Logging Stack

FLIP uses a structured logging stack at each Trust site to collect, store and visualise application logs. The stack consists of three layers:

  1. log_config – a shared Python library that emits structured JSON logs.

  2. Grafana Alloy + Loki – Docker-native log collection and storage with 30-day retention.

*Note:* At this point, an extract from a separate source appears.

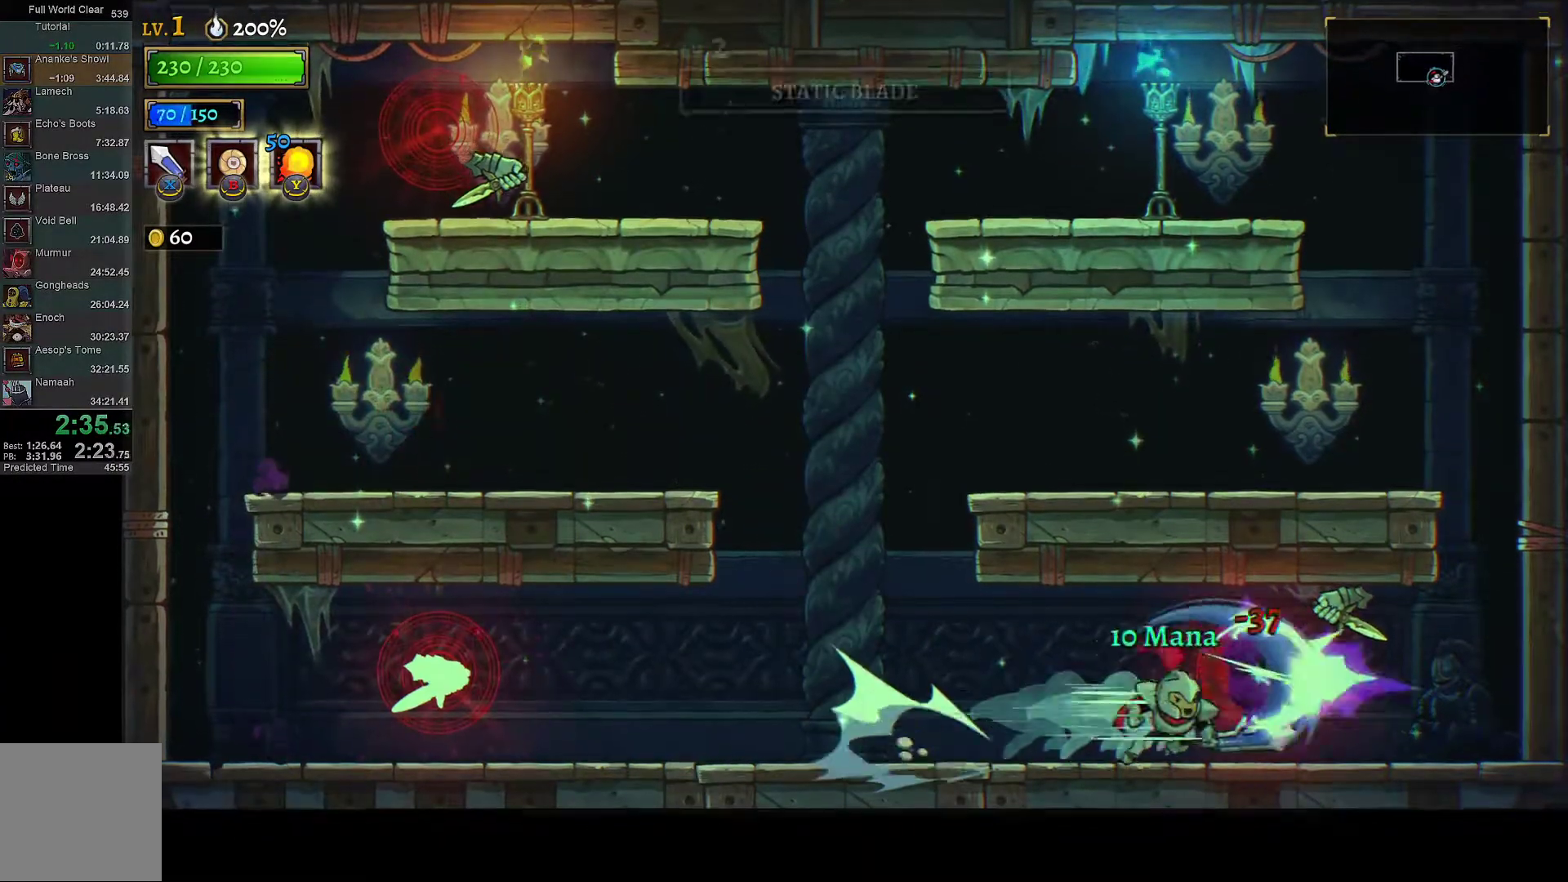
{"buttons": ["DPAD_LEFT"], "left_stick": "center", "right_stick": "center", "events": [[83, "DPAD_RIGHT", "up"], [117, "DPAD_LEFT", "down"], [117, "R1", "up"], [117, "X", "up"], [283, "L1", "down"], [500, "L1", "up"]]}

  3. Grafana – a web dashboard for querying and visualising logs.

Architecture

┌─────────────┐  ┌──────────────────┐  ┌─────────────┐
│  trust-api   │  │  data-access-api  │  │  imaging-api │
│  (JSON logs  │  │  (JSON logs       │  │  (JSON logs  │
│   to stdout) │  │   to stdout)      │  │   to stdout) │
└──────┬───────┘  └────────┬──────────┘  └──────┬───────┘
       │                   │                     │
       └───────────┬───────┘─────────────────────┘
                   ▼
           ┌───────────────┐
           │ Grafana Alloy │  Scrapes Docker logs via socket
           │ (port 12345)  │  Parses JSON, extracts labels
           └───────┬───────┘
                   ▼
           ┌───────────────┐
           │     Loki      │  Stores logs with labels
           │  (port 3100)  │  30-day retention
           └───────┬───────┘
                   ▼
           ┌───────────────┐
           │    Grafana    │  Query & visualise
           │  (port 3000)  │
           └───────────────┘

Each FLIP API service writes single-line JSON to stdout. Docker captures this output. Grafana Alloy discovers containers via the Docker socket, parses the JSON and forwards the logs to Loki. Grafana queries Loki through a pre-provisioned datasource.

Application Logging

Shared library: log_config

All trust-side APIs use the log_config library located at trust/observability/log_config/. The library provides:

  • JSONFormatter – serialises every log record as a single-line JSON object containing timestamp, level, api, logger, message and any extra fields.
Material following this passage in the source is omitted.